MAN, is this ever timely. Ran across an article on Twitter this morning (follow me @HoneyFernSchool) about the ten reasons why some people love what they do. Here they are below, without explanations (the article is great, so read that, too, for more detail):
1. They seldom feel disconnected from the challenge that first engaged their interest.
2. They’re remarkably well-attuned to the “early years.”
3. They are “portfolio” thinkers.
4. They don’t care what you think.
5. They are born succession planners.
6. They will stay…but just know, they’ll also leave.
7. They won’t be stopped.
8. They draw people to them without even trying.
9. They live in the now.
10. They never, ever limit their vision to serve the interests of petty competition.
I love what I do; I finally get to teach in a manner that is in keeping with how students learn. FINALLY. I may have dabbled around in my classroom in public school, and I certainly taught differently from my colleagues, but at HoneyFern I get the enormous privilege of working with these faulous kids every day in the best way for them. Humbling.
However.
The one thing this week "off" has shown me (well, many things, not the least of which is that too many pieces of pie is both good and bad, simultaneously) is that I am at a high risk of burning out. It's not the teaching part - it's everything else.
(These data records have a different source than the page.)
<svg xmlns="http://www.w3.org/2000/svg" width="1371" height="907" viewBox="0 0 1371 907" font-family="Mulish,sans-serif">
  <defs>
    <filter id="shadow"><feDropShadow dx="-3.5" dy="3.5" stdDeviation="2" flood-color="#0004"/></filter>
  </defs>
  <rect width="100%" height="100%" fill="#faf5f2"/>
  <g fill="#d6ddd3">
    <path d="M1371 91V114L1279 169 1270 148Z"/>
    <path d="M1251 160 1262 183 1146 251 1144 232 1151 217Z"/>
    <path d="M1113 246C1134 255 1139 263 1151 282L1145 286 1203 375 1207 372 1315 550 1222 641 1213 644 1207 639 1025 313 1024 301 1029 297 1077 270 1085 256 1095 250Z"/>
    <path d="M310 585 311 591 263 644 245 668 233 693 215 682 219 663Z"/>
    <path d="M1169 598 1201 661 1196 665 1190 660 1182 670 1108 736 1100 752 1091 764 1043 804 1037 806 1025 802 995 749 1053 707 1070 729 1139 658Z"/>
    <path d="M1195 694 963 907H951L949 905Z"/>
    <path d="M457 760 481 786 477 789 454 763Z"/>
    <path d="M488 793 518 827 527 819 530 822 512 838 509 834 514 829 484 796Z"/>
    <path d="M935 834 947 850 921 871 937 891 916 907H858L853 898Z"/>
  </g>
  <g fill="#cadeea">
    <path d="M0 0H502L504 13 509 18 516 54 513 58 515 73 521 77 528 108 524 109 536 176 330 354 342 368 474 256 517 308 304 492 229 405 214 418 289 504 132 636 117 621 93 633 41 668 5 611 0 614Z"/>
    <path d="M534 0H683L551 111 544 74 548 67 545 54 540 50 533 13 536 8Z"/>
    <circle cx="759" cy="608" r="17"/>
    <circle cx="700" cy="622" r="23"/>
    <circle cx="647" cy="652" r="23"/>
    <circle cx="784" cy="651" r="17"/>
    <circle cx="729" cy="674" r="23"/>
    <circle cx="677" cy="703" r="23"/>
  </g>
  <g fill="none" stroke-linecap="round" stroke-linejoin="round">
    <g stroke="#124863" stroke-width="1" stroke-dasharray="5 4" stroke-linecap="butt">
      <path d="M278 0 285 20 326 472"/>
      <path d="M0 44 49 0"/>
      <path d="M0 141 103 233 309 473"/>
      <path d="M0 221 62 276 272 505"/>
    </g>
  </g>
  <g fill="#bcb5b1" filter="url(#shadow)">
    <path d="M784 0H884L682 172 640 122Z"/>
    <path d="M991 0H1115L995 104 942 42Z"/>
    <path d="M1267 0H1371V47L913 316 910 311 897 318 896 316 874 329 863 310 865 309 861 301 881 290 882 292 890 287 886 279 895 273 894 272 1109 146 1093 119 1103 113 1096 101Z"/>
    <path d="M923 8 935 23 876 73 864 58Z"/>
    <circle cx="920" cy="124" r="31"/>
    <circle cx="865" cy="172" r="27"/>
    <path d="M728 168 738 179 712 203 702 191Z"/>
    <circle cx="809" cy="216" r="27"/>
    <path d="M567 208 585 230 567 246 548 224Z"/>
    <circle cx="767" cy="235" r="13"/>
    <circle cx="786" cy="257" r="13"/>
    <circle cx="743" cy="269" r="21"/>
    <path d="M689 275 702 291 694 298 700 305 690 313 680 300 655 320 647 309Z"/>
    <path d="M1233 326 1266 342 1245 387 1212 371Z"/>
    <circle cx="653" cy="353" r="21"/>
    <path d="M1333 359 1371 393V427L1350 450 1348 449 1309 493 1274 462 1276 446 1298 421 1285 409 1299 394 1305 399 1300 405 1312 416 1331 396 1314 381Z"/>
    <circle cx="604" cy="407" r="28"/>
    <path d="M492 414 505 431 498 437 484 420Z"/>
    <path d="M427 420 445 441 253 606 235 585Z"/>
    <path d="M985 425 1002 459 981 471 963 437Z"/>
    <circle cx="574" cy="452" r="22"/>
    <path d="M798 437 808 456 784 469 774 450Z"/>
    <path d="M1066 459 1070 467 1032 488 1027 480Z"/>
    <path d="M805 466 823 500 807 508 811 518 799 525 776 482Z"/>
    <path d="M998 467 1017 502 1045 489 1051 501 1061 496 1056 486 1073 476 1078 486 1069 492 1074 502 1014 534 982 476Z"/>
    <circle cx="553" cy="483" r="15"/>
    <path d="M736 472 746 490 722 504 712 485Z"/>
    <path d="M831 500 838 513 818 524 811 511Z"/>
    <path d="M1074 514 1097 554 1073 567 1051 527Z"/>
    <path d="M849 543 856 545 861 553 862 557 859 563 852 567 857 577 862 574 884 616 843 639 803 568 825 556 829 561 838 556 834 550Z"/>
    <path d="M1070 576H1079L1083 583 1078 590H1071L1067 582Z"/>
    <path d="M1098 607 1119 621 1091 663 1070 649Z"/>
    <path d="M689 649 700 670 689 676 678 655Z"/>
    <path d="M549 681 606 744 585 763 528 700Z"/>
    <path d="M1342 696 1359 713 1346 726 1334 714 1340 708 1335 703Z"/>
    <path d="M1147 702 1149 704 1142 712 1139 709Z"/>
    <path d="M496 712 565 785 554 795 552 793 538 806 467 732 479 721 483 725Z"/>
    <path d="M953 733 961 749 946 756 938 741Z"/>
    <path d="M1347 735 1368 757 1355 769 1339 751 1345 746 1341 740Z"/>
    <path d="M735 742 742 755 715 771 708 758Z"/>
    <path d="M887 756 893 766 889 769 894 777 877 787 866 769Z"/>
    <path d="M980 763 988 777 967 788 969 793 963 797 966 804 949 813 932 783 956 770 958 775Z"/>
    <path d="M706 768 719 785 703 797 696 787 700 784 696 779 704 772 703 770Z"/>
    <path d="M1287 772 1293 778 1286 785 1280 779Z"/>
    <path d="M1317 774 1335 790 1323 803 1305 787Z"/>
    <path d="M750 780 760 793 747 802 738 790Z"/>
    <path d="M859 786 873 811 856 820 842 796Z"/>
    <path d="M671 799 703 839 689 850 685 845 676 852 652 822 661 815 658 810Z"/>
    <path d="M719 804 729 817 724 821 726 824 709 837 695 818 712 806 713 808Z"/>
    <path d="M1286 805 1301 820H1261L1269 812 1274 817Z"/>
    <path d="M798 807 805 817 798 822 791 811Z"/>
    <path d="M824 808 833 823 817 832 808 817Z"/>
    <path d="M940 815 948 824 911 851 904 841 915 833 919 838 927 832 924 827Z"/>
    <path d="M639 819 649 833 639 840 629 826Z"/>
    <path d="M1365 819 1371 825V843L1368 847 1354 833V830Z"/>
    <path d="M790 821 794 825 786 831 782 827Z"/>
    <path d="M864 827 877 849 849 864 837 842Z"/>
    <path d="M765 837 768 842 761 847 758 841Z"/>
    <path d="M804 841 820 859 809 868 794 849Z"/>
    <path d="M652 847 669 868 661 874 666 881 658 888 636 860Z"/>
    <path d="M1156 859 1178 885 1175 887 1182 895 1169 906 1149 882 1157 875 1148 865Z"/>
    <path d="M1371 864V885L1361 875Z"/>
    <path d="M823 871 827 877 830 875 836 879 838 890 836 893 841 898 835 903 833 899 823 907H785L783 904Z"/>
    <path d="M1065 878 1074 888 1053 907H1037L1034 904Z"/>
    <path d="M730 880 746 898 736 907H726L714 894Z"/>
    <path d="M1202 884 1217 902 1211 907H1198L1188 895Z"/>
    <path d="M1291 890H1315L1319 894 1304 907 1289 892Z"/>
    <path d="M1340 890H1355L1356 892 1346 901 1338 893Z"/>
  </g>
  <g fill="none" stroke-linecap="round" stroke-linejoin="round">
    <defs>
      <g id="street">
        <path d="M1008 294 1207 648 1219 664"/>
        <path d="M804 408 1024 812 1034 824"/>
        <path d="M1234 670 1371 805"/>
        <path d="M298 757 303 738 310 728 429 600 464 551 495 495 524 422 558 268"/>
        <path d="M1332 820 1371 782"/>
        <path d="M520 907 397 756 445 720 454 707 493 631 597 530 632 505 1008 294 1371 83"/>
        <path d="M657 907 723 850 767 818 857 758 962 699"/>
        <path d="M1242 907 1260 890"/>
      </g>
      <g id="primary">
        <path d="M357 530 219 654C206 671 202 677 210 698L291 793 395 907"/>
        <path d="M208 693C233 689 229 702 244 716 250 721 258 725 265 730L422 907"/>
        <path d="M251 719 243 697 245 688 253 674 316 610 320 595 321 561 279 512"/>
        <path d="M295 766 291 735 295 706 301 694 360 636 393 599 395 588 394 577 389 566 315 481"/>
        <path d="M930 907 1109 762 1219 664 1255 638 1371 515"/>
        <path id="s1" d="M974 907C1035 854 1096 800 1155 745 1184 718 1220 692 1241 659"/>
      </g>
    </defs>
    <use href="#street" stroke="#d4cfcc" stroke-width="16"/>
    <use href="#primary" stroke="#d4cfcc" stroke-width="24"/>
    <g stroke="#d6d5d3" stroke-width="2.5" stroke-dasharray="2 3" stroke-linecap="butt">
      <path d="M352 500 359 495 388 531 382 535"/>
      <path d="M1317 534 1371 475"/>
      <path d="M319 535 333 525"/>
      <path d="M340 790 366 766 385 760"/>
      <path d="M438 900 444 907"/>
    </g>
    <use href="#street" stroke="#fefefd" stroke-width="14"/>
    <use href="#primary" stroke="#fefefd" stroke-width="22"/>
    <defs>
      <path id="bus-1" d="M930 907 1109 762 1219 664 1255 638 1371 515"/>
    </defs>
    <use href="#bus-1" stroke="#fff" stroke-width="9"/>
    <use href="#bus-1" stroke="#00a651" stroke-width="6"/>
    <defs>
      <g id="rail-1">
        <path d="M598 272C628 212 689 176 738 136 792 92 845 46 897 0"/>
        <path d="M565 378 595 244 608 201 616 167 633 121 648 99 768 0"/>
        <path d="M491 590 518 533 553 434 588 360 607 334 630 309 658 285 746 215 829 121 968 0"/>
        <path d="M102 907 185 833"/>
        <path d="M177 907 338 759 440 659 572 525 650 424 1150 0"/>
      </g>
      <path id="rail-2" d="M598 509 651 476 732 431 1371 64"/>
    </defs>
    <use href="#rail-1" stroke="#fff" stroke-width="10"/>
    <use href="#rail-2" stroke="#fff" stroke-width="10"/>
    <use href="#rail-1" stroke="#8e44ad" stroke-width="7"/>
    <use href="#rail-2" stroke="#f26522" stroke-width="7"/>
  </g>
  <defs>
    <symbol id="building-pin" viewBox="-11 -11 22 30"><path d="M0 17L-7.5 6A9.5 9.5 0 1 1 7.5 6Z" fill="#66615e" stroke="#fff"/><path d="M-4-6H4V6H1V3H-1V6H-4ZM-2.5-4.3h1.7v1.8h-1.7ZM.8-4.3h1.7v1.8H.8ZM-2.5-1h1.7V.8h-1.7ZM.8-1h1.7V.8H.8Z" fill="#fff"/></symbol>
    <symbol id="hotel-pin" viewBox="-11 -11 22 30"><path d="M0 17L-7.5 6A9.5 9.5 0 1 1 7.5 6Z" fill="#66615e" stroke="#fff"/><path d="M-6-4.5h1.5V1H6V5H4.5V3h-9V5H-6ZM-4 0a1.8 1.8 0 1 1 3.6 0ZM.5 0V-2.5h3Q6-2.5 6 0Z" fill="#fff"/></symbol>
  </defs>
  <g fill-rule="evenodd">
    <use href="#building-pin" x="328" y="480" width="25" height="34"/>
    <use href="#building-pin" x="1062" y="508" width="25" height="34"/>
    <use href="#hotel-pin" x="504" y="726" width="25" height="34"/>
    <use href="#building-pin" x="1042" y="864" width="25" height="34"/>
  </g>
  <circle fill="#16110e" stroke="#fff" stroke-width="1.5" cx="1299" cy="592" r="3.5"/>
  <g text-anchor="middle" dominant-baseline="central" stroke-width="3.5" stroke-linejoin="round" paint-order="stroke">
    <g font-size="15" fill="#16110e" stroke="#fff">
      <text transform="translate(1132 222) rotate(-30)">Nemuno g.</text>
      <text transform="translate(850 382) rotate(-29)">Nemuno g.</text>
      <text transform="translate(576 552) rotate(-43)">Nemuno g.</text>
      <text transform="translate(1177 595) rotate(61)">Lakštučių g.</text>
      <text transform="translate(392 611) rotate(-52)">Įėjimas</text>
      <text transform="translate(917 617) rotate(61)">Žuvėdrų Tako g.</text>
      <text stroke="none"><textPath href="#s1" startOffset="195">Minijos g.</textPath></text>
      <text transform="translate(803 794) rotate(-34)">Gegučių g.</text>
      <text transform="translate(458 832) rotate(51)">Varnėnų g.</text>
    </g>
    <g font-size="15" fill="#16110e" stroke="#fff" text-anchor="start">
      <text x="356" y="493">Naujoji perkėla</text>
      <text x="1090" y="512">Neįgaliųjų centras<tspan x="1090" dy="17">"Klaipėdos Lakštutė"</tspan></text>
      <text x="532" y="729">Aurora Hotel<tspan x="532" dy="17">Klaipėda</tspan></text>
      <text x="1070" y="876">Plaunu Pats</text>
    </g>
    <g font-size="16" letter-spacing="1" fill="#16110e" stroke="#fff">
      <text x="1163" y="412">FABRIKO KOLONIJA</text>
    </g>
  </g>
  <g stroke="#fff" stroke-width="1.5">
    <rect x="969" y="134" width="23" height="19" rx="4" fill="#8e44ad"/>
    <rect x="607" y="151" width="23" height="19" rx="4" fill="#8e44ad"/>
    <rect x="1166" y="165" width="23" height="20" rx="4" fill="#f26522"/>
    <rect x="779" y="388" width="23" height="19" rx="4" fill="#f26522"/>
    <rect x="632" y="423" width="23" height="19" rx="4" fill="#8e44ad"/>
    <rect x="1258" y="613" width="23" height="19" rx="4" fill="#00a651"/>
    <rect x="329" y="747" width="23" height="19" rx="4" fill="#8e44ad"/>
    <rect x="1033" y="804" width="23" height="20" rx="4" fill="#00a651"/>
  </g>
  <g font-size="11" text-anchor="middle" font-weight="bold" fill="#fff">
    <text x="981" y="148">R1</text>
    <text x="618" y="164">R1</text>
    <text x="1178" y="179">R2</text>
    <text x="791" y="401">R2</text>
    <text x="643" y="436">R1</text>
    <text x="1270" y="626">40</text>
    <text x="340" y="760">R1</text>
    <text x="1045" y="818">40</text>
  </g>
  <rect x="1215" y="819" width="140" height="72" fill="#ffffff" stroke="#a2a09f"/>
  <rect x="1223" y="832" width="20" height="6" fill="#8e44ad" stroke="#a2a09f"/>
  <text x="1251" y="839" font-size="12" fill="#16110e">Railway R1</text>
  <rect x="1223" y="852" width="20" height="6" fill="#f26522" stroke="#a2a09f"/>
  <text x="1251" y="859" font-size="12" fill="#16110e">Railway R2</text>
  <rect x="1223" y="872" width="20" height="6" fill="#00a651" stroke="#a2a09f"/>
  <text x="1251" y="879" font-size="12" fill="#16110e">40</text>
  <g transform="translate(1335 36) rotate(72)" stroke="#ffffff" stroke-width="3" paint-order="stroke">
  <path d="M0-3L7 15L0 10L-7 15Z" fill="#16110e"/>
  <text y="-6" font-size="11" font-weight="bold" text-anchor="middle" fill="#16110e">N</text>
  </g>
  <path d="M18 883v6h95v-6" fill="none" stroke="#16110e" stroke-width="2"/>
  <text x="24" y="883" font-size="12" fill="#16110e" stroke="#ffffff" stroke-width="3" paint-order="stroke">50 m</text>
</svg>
Think of what it takes to run a school, from janitorial services to teaching to ordering to marketing to recruiting to administrative duties to managing social media to procurement to accounting to HR to...everything.
Now picture one person doing that for the past three years.
When I met with several people to talk about being on the Board, the one recurring theme was that the progressive private schools they had been involved with did one of two things wrong and thus failed or struggled mightily: 1) they expanded too fast and could not deliver on what they promised, so they compromised and became something other than what they were originally, or 2) the founders burnt out.
While #1 will never happen, #2 is getting close. I can tell from my anxiety dreams and level of stress when the kids aren't here. I don't know what the answer is (more pie?), but I will continue to move forward. We will see what happens.